-------- Given data --------

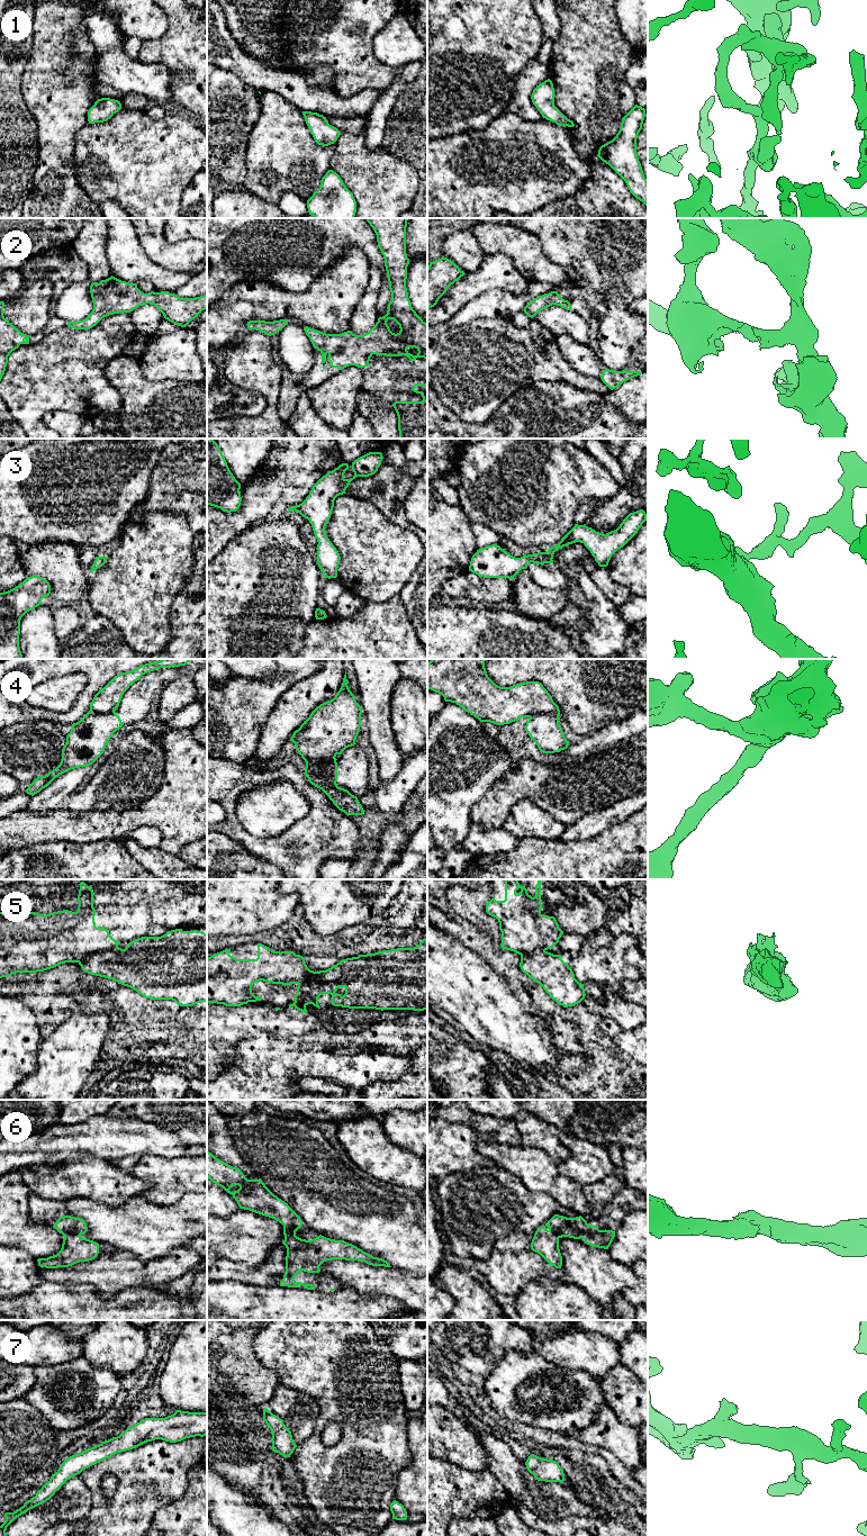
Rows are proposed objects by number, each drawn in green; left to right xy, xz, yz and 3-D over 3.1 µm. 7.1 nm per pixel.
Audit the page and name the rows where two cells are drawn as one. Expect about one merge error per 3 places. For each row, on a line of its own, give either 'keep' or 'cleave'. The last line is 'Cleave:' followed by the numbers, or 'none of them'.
1: keep
2: keep
3: keep
4: cleave
5: cleave
6: keep
7: keep
Cleave: 4, 5

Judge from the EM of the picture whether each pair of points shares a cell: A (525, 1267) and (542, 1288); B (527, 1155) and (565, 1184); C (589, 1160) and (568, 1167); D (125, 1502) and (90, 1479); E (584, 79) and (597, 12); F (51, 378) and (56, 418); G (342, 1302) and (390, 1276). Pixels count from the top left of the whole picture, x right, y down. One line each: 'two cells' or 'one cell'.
A: two cells
B: one cell
C: one cell
D: one cell
E: one cell
F: two cells
G: two cells

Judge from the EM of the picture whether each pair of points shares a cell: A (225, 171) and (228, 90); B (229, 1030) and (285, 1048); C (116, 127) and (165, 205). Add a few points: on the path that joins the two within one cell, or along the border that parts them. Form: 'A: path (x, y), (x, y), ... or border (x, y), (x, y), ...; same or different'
A: path (228, 151), (228, 110); same
B: border (276, 1033), (258, 1035); different
C: path (131, 146), (131, 154), (146, 170), (148, 186); same

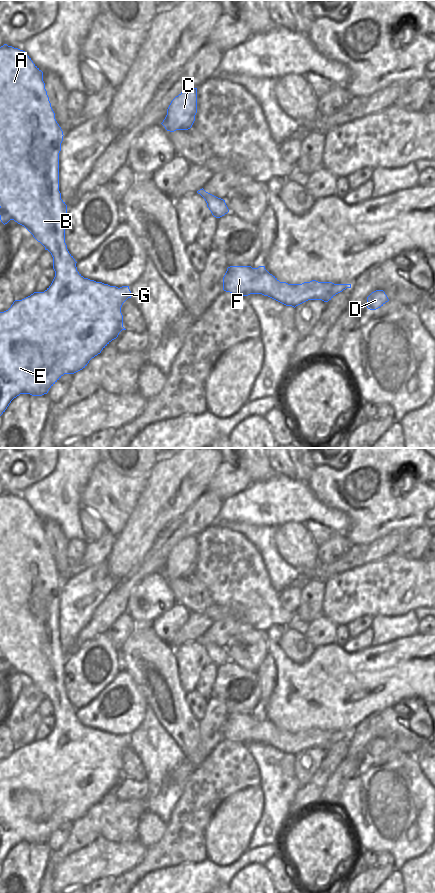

--------

*Exercise*:
Type the listing out again word for word, passing over each picture.

*Reply to the task*:
Rows are proposed objects by number, each drawn in green; left to right xy, xz, yz and 3-D over 3.1 µm. 7.1 nm per pixel.
Audit the page and name the rows where two cells are drawn as one. Expect about one merge error per 3 places. For each row, on a line of its own, give either 'keep' or 'cleave'. The last line is 'Cleave:' followed by the numbers, or 'none of them'.
1: keep
2: keep
3: keep
4: cleave
5: cleave
6: keep
7: keep
Cleave: 4, 5

Judge from the EM of the picture whether each pair of points shares a cell: A (525, 1267) and (542, 1288); B (527, 1155) and (565, 1184); C (589, 1160) and (568, 1167); D (125, 1502) and (90, 1479); E (584, 79) and (597, 12); F (51, 378) and (56, 418); G (342, 1302) and (390, 1276). Pixels count from the top left of the whole picture, x right, y down. One line each: 'two cells' or 'one cell'.
A: two cells
B: one cell
C: one cell
D: one cell
E: one cell
F: two cells
G: two cells

Judge from the EM of the picture whether each pair of points shares a cell: A (225, 171) and (228, 90); B (229, 1030) and (285, 1048); C (116, 127) and (165, 205). Add a few points: on the path that joins the two within one cell, or along the border that parts them. Form: 'A: path (x, y), (x, y), ... or border (x, y), (x, y), ...; same or different'
A: path (228, 151), (228, 110); same
B: border (276, 1033), (258, 1035); different
C: path (131, 146), (131, 154), (146, 170), (148, 186); same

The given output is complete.